Capire la geopolitica: Yves Lacoste

Il ritorno in auge della geopolitica, dagli anni settanta in avanti, è stato promosso dal lavoro degli studiosi Yves Lacoste (1929), Gérard Dussouy (1945) e Gertjan Dijkink (1969), e determinato dall’evoluzione dell’analisi empirica. Fu il francese, Yves Lacoste, a combinare i fondamenti della geografia e della storia e, invece di creare una teoria geopolitica, si concentrò sulla definizione di una metodologia.

Nel 1976, uscì un suo libro, che scosse l’accademia francese, dal titolo “La geografia: un’arma per la guerra”. La tesi centrale sosteneva che la geografia è conoscenza politica e strategica, centrale alla strategia militare e l’esercizio del potere. In una pubblicazione  precedente, “La geografia del sottosviluppo”, aveva fornito una spiegazione spaziale al ritardo e le lacune del progresso socioeconomico. Lo stesso anno, fondò il giornale di geopolitica Hérodote, di cui è coeditore con Beatrice Giblin, e il direttore dell’istituto francese di geopolitica, dell’Università di Parigi VIII. Lacoste aveva ottenuto fama internazionale nel 1972, durante la guerra del Vietnam, al diffondere un’analisi spaziale forense dei bombardamenti statunitensi nel delta del fiume Rosso, confermando la denuncia del governo del Vietnam del Nord, che asseriva l’esistenza di un attacco sistematico di Washington all’infrastruttura idrica, con lo scopo di provocare drammatiche inondazioni, e la deliberata uccisione in massa di civili, ossia la perpetrazione di un crimine di guerra. 
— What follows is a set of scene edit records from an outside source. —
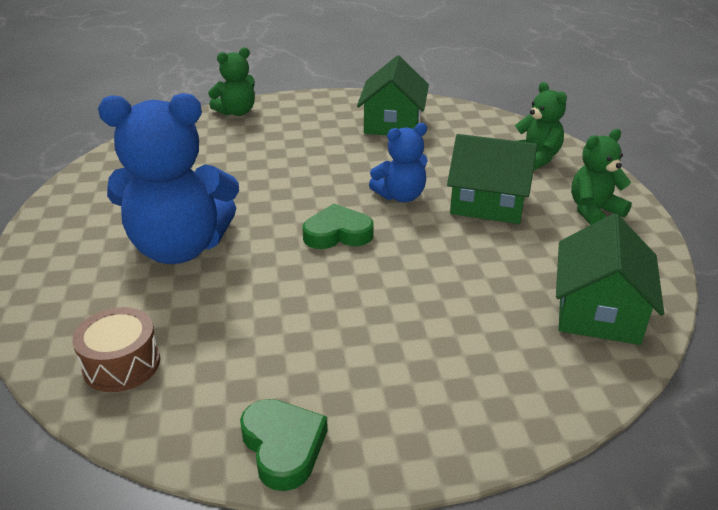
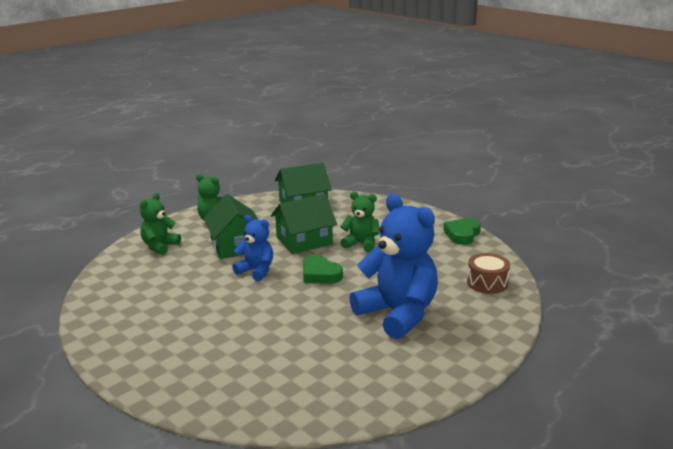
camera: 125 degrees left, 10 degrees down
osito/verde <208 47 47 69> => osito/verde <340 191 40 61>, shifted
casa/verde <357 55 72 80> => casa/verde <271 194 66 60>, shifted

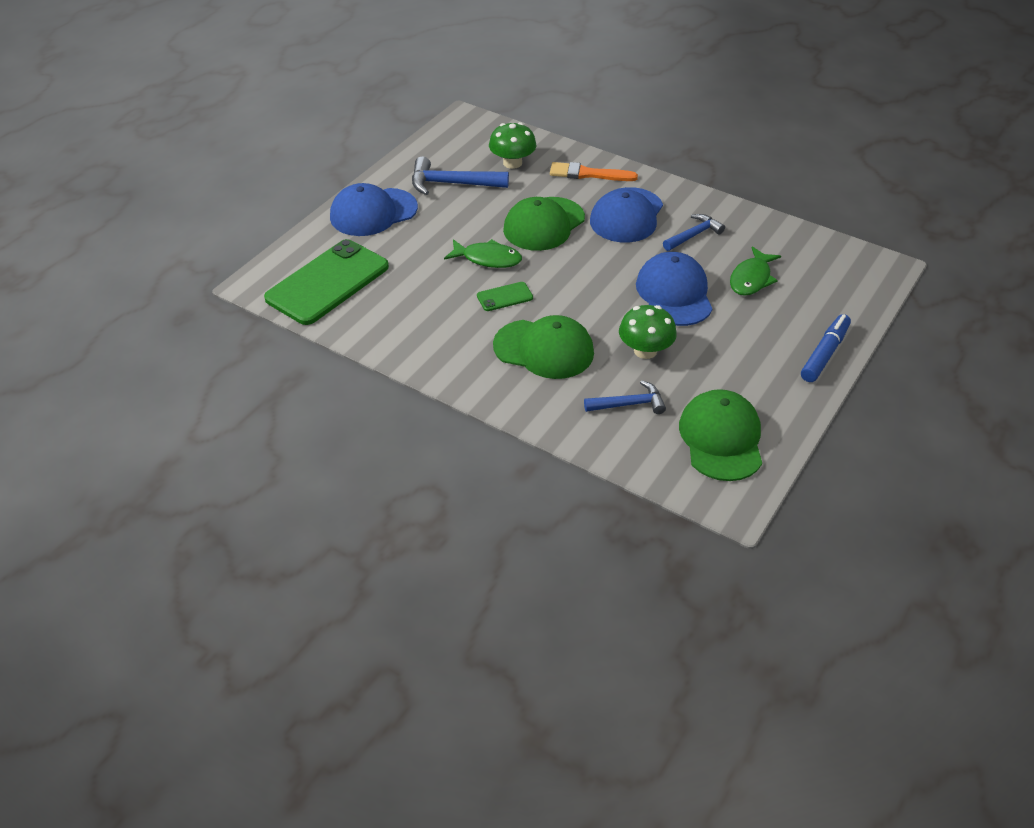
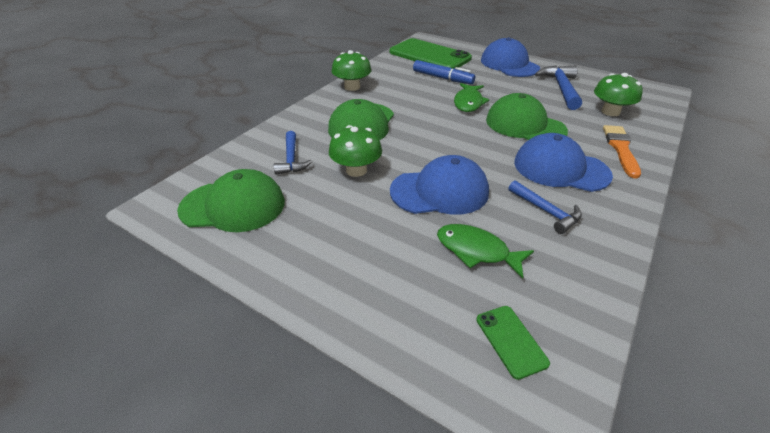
camera: 90 degrees right, 5 degrees down
móvil/verde <477 282 56 29> => móvil/verde <476 306 74 74>, shifted
rotulador/azul <801 314 50 68> => rotulador/azul <413 60 62 24>, shifted
nothing => seta/verde <331 50 40 41>

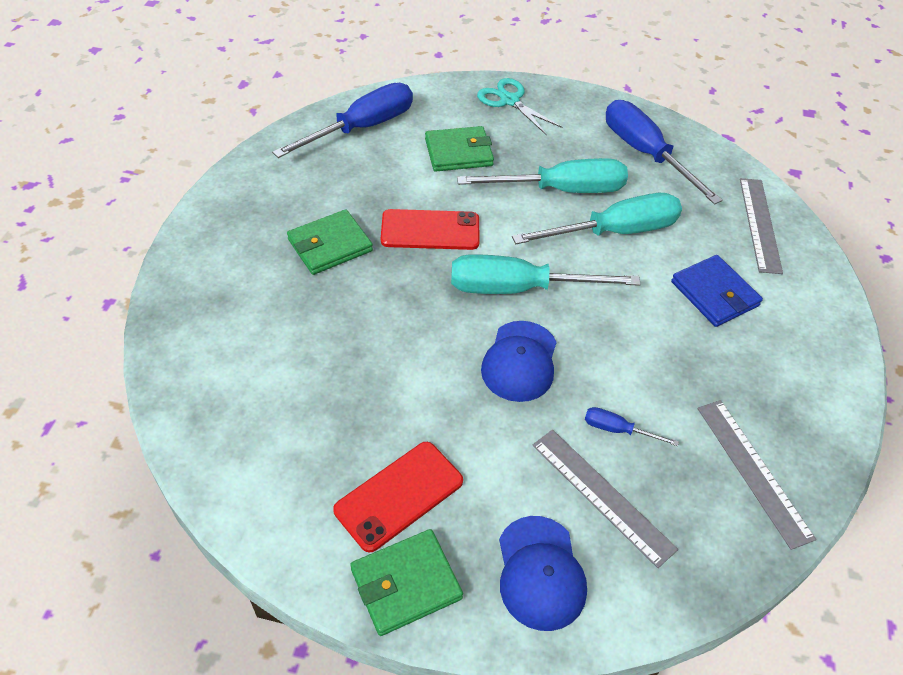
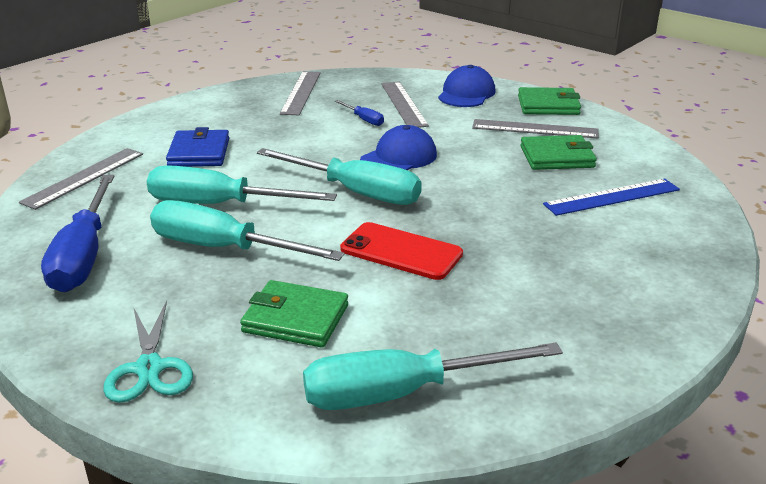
camera: 150 degrees left, 20 degrees down
destornillador/azul <272 83 141 75> => destornillador/turquesa <303 342 260 68>
cartera/verde <287 209 86 66> => cartera/verde <520 135 77 35>, shifted
móvil/rojo <333 442 130 110> => regla/gris <472 119 127 19>
nothing => regla/azul <543 179 137 37>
Lacoste ha giocato un ruolo importante nel reintrodurre il termine geopolitica nelle lingue francese e inglese, dopo che era stato intaccato dalla sua associazione con il regime nazista, a opera del geopolitico Karl Haushofer. Focalizzandosi sulle dimensioni spaziali degli affari esteri e interni, definisce la geopolitica come lo studio delle rivalità in un’area specifica, sul piano globale, continentale, nazionale, regionale e locale (includendo le aree urbane), e del dispiego delle forze presenti nel contesto. Per Lacoste, la geografia contiene la possibilità di esaminare i fatti politici, combinando differenti strumenti di ricerca, che catturano la complessità degli spazi, le loro interazioni, a partire da dati idrografici, geologici, climatici, ecologici, demografici, economici, sociali, linguistici, religiosi, e storici. In tale visione, la topografia e le risorse naturali, dialogano con la vita delle comunità, le autorità che riconoscono e quelle a cui si oppongono, a partire dalle narrative che, a ragione o a torto, si raccontano, e le paure e le proiezioni che hanno rispetto al loro passato distante o recente o il prossimo futuro.

Il suo approccio si caratterizza per un tratto distintivo: l’uso della cartografia, nella forma di quello che definisce diatopes, ovvero un tipo di indagine basato sulla sovrapposizione di mappe di diverse scale (dal topico al planetario), che concettualmente hanno il valore della diacronia temporale per gli storici. Mediante tale procedimento, Lacoste ha prodotto classificazioni spaziali per l’analisi delle intersezioni risultanti e gli aggruppamenti regionali, e ordini di magnitudine per l’osservazione del mondo, anche tenendo conto della velocità delle mutazioni per effetto della globalizzazione. Il problema intrinseco alla lettura multiscala risiede nell’articolazione delle stesse e la maggiore mutevolezza degli strati intermedi. Ad ogni modo, in corrispondenza di ogni livello, o segmento di realtà, percepiamo gli eventi in maniera distinta, e solo certi fenomeni possono essere esaminati con accuratezza, pertanto è sempre necessaria una comparazione fra tutti. 

Il ragionamento geopolitico, secondo Lacoste, si muove, in forma implicita o esplicita, da rappresentazioni, create e perfezionate per l’affermazione e il consolidamento del potere. Le lotte intorno a un territorio avvengono fra attori che orchestrano l’uso della forza su rivendicazioni di diritti storici e idee di nazione e popolo, imbevute di valori e tradizioni. Pertanto, una seria considerazione di ognuna delle posizioni, a vario grado, contradditorie, e della loro distanza e complementarietà, è parte fondamentale del metodo.